ENUNCIADO 1: Disponha as linhas do Bloco 1 do material fornecido em forma de lista numerada, sem incluir linhas em branco.

EXCERTO DA PÁGINA:

☆ ☆ ☆ ☆ ☆ ☆ ☆

Os navegadores do Sertão - a conquista da Amazónia

Pedro Teixeira e Raposo Tavares

Duas expedições, a de Pedro Teixeira e a de Raposo Tavares, autênticas epopeias, foram decisivas na conquista da Amazónia. O primeiro teve o mérito de ampliar uma pátria, já de si grande. O segundo partiu de São Paulo, cruzou o território brasileiro de Leste a Oeste, alcançou a Bahia e, do Nordeste para Norte, atingiu o Amazonas, por ele descendo até Belém.

A viagem de Pedro Teixeira na Amazónia constitui um grande feito, e os seus escritos - com informações preciosas relativas à navegação fluvial através do rio Amazonas ­ confirmam uma extraordinária obra de geo­grafia viva, tendo ele registado todas as par­ticularidades, os usos e costumes das centenas de tribos e a abundância em que viviam.
Foi Pedro Teixeira que demarcou a mais extensa região do Brasil, país que, no séc. XVII, era uma colónia portuguesa. Desco­berto em Abril de 1500 por Pedro Álvares Cabral, foi D. João III que, 34 anos mais tarde, dividiu o território em 15 capitanias hereditárias, cuja posse efectiva e colo­nização era exercida por donatários. Embora na condição de vassalos régios, estes tinham amplos poderes e deveres.
Cabia-lhes empreender o conhecimento do território e dos rios e fixarem os colonos para a defesa e exploração da terra, expulsando os estrangeiros do litoral. Os bandeirantes, por seu lado, em finais do séc. XVI e princípios do séc. XVII, procediam a expedições no interior de um continente desconhecido, com a colaboração de nativos, indispensável à orientação na selva e no sertão. Ao lado dos índios escravos e dos libertos havia tupis e guaranis livres (que nunca haviam sido escravos) e que constituíam um elemento fundamental das "bandeiras". Cada uma podia ser constituída até ao máximo por algumas centenas de brancos e mestiços e por 4.000 ou mais índios.

☆ ☆ ☆ ☆ ☆ ☆ ☆

MATERIAL FORNECIDO:

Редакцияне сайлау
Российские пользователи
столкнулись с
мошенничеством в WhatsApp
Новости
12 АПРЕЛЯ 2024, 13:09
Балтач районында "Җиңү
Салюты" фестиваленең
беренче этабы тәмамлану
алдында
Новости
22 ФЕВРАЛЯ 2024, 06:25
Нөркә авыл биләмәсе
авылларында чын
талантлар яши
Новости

☆ ☆ ☆ ☆ ☆ ☆ ☆

ENUNCIADO 2: No excerto sobre a conquista da Amazónia, reescreva o trecho de "Foi Pedro Teixeira" a "poderes e deveres.", trocando "colónia portuguesa" por "possessão portuguesa".

CAIXA DE RESPOSTA 1:
1. Редакцияне сайлау
2. Российские пользователи
3. столкнулись с
4. мошенничеством в WhatsApp
5. Новости
6. 12 АПРЕЛЯ 2024, 13:09
7. Балтач районында "Җиңү
8. Салюты" фестиваленең
9. беренче этабы тәмамлану
10. алдында
11. Новости
12. 22 ФЕВРАЛЯ 2024, 06:25
13. Нөркә авыл биләмәсе
14. авылларында чын
15. талантлар яши
16. Новости

CAIXA DE RESPOSTA 2:
Foi Pedro Teixeira que demarcou a mais extensa região do Brasil, país que, no séc. XVII, era uma possessão portuguesa. Desco­berto em Abril de 1500 por Pedro Álvares Cabral, foi D. João III que, 34 anos mais tarde, dividiu o território em 15 capitanias hereditárias, cuja posse efectiva e colo­nização era exercida por donatários. Embora na condição de vassalos régios, estes tinham amplos poderes e deveres.